Gli abitanti dei 29 Paesi membri dell’Unione Europea sono circa 500 milioni e  solo il 16 per cento, pari a 80 milioni di abitanti, hanno meno di 30 anni.  Viceversa su circa 500 milioni di abitanti della sponda orientale e meridionale del Mediterraneo (sommando le popolazioni dei 22 Stati arabofoni più quelle della Turchia e dell’Iran) ben il 70 per cento ha meno di 30 anni, pari a 350 milioni di abitanti. Quando si mettono su un piatto della bilancia 80 milioni di giovani europei, cristiani in crisi d’identità con una consistente minoranza musulmana, e sull’altro 350 milioni di giovani mediorientali, al 99 per cento musulmani, convinti che l’Islam è l’unica «vera religione» che deve affermarsi ovunque nel mondo, il risultato indubbio è che gli europei sono destinati ad essere sopraffatti demograficamente e colonizzati ideologicamente dagli Islamici. A un certo punto i musulmani non avranno più bisogno di farci la guerra o ricorrere al terrorismo. Potranno sottometterci all’Islam limitandosi ad osservare le regole formali della nostra democrazia, che premia il soggetto politico più organizzato e influente, in grado di condizionare e di accaparrare il consenso della maggioranza, astenendosi dall’entrare nel merito dei contenuti delle ideologie e delle religioni, soprattutto dell’Islam.

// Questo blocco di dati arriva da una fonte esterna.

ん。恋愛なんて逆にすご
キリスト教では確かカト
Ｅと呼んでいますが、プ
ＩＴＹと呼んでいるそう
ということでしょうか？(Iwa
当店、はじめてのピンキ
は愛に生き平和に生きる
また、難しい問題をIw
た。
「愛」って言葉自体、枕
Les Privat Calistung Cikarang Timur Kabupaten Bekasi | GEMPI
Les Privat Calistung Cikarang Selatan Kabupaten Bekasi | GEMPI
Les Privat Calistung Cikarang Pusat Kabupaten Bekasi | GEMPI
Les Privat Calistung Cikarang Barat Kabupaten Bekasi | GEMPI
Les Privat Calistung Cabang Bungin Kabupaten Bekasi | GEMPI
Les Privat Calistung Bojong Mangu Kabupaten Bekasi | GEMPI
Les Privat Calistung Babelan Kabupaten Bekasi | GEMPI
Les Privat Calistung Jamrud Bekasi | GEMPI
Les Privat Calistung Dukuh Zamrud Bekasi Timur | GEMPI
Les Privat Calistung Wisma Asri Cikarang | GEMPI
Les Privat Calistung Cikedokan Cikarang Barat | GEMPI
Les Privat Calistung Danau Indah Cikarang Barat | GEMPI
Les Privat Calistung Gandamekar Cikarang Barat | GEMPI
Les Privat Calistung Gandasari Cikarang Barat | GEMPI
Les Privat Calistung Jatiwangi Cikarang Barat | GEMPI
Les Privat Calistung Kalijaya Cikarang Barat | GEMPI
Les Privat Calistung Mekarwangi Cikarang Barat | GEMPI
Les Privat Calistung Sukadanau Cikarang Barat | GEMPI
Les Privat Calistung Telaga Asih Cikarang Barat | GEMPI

L’Italia è l’unico stato al mondo che ha legittimato la clandestinità e con le missioni nel Mediterraneo  ed è l’unico stato che  promuove l’autoinvasione, dando privilegi agli immigrati e li neghiamo agli italiani. Se perdiamo in controllo del territorio, cessiamo di essere padroni in casa nostra.  La conclusione di Allam: dobbiamo scegliere se vogliamo combattere per difendere le nostre libertà, essere padroni in casa nostra, essere consapevoli che, o si combatte per vincere, o finiremo sottomessi all’Islam.